UKGC to review penalty fees and player incentives in 2024 agenda

UKGC explains changes to ‘Young People & Gambling’ report
Image: Shutterstock

The UK Gambling Commission (UKGC) has notified stakeholders of its plans to hold seven new consultations as part of the continued regulatory review of recommendations put forward by the Gambling Review’s White Paper.

As detailed by Tim Miller, the Executive Director on Policy Development for the Gambling Commission, the consultations will address the topics of “socially responsible incentives, customer-led tools, transparency of customer fund protection, annual financial contributions to research, prevention, and treatment, regulatory data reporting, financial penalties, and financial key event reporting”.

Lasting for a period of 12 weeks, they are expected to close around February-March 2024. The UKGC upholds the aim to implement the Government’s Gambling Act Review recommendations and address regulatory aspects to prepare for future challenges.

Since publishing the Gambling Review’s White Paper on 27 April [Year], the Commission has undertaken four consultations related to age verification, remote games design, financial risk assessments, and marketing and cross-selling.

The forthcoming consultations will review proposals relating to incentives such as free bets and bonuses, to ensure they do not encourage harmful or excessive gambling.

The use of customer-led tools will be examined to empower consumers and make it easier for them to manage their gambling in ways that work for them, such as deposit limits.

Current Licence Conditions and Codes of Practice (LCCP) duties will be reviewed to increase transparency regarding the protection of customer funds, especially in cases where licensees offer no insolvency protection.

In anticipation of a future statutory levy, the Commission will consider removing the obligation to contribute to specific research, prevention, and treatment bodies.

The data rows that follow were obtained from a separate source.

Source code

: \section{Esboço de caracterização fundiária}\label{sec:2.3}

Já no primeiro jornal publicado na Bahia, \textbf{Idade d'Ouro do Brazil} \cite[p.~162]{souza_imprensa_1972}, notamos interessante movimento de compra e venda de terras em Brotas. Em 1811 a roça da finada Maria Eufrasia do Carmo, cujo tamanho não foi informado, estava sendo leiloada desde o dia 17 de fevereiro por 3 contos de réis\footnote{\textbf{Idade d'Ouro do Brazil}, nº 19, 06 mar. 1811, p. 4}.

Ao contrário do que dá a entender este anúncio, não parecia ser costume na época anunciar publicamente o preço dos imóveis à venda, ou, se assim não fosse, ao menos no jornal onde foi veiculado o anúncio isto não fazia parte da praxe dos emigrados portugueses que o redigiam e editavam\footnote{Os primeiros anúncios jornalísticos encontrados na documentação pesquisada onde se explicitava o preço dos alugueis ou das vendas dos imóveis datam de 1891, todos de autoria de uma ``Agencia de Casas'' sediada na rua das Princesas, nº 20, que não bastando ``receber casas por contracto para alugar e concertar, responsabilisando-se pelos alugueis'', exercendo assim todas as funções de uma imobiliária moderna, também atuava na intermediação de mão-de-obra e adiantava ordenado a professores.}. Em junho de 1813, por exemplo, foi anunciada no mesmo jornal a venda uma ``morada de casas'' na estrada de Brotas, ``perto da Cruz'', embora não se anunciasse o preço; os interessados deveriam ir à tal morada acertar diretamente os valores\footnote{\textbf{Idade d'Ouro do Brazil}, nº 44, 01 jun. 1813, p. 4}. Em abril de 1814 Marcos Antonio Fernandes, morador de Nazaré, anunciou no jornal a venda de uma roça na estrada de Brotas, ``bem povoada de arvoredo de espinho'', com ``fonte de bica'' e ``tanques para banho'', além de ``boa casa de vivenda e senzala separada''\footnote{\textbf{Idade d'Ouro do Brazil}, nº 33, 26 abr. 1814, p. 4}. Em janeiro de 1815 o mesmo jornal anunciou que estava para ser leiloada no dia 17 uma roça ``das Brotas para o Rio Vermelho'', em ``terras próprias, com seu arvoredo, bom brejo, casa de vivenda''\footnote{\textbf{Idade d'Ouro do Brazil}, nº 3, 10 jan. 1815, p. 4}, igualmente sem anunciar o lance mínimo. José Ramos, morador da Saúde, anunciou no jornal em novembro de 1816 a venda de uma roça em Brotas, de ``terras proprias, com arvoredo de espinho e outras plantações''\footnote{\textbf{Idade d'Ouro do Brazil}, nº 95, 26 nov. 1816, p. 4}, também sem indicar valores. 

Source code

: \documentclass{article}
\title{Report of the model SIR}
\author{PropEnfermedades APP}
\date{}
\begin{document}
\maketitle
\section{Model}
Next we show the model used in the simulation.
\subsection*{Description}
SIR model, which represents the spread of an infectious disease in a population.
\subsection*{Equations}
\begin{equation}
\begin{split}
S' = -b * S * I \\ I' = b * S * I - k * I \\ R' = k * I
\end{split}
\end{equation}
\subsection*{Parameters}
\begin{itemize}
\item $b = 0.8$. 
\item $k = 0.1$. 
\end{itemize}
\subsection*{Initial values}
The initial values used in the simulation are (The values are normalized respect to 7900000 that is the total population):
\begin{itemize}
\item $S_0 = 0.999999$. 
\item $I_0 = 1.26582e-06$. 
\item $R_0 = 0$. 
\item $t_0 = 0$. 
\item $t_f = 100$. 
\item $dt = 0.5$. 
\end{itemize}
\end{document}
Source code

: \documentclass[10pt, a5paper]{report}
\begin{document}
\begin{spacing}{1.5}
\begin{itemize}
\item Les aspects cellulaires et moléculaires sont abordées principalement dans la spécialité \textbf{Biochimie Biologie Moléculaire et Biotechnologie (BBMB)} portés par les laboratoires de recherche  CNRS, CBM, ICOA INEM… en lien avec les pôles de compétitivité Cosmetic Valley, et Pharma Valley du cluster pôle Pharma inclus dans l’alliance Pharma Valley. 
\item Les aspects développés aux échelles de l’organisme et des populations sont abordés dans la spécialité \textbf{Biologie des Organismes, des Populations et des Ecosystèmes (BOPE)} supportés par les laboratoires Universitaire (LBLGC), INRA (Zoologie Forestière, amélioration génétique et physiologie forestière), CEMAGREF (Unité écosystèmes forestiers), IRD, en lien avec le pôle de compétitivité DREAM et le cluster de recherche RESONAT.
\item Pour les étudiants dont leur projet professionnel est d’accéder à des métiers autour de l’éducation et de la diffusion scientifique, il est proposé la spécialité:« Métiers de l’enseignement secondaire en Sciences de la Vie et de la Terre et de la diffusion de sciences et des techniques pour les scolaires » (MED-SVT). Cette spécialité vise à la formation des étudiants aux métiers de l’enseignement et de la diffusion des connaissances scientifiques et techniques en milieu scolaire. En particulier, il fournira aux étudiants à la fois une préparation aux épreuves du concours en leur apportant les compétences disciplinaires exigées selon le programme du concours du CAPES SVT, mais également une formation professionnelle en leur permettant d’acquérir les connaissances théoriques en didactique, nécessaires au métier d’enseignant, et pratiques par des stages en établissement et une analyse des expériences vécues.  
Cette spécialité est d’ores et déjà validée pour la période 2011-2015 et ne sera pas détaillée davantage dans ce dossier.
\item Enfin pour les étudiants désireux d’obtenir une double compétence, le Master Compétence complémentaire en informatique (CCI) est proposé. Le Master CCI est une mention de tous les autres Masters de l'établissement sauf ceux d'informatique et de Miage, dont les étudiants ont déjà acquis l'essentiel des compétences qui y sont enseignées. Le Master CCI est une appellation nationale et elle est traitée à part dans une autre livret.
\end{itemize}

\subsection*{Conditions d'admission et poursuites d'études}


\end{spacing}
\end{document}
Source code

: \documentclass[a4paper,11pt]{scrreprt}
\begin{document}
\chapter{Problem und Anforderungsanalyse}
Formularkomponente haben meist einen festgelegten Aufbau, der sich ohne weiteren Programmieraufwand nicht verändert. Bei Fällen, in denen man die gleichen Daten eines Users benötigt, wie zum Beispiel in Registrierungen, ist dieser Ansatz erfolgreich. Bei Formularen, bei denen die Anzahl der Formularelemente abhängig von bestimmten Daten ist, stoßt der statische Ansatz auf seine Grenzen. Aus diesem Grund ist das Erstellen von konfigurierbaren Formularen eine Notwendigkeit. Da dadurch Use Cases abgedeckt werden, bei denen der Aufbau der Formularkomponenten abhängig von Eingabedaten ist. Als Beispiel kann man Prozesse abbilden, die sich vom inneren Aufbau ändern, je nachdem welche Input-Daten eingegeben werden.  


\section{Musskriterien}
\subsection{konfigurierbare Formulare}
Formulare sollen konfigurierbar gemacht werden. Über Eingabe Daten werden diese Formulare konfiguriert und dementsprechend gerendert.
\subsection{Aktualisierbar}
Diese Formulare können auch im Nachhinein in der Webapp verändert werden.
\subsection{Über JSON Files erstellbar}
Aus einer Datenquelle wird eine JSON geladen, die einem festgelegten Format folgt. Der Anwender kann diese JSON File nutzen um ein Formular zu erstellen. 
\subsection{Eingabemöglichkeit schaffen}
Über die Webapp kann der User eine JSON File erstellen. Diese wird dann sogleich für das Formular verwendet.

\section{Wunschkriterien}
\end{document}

It will also explore changes to the way financial penalties are calculated, aiming for more clarity and transparency on infringements. These changes include setting penalties at levels where the cost of non-compliance is higher than compliance costs.

Feedback is further required on ‘financial key event reporting’ regarding how LCCPs can provide detailed financial information, enhancing the Commission’s risk-based regulatory approach in response to the sector’s increasing complexity and globalisation.

In conclusion, the Commission continues to support the government and DCMS in implementing the Gambling Act Review, focusing on stake limits for online slots, land-based measures, and the introduction of a statutory levy.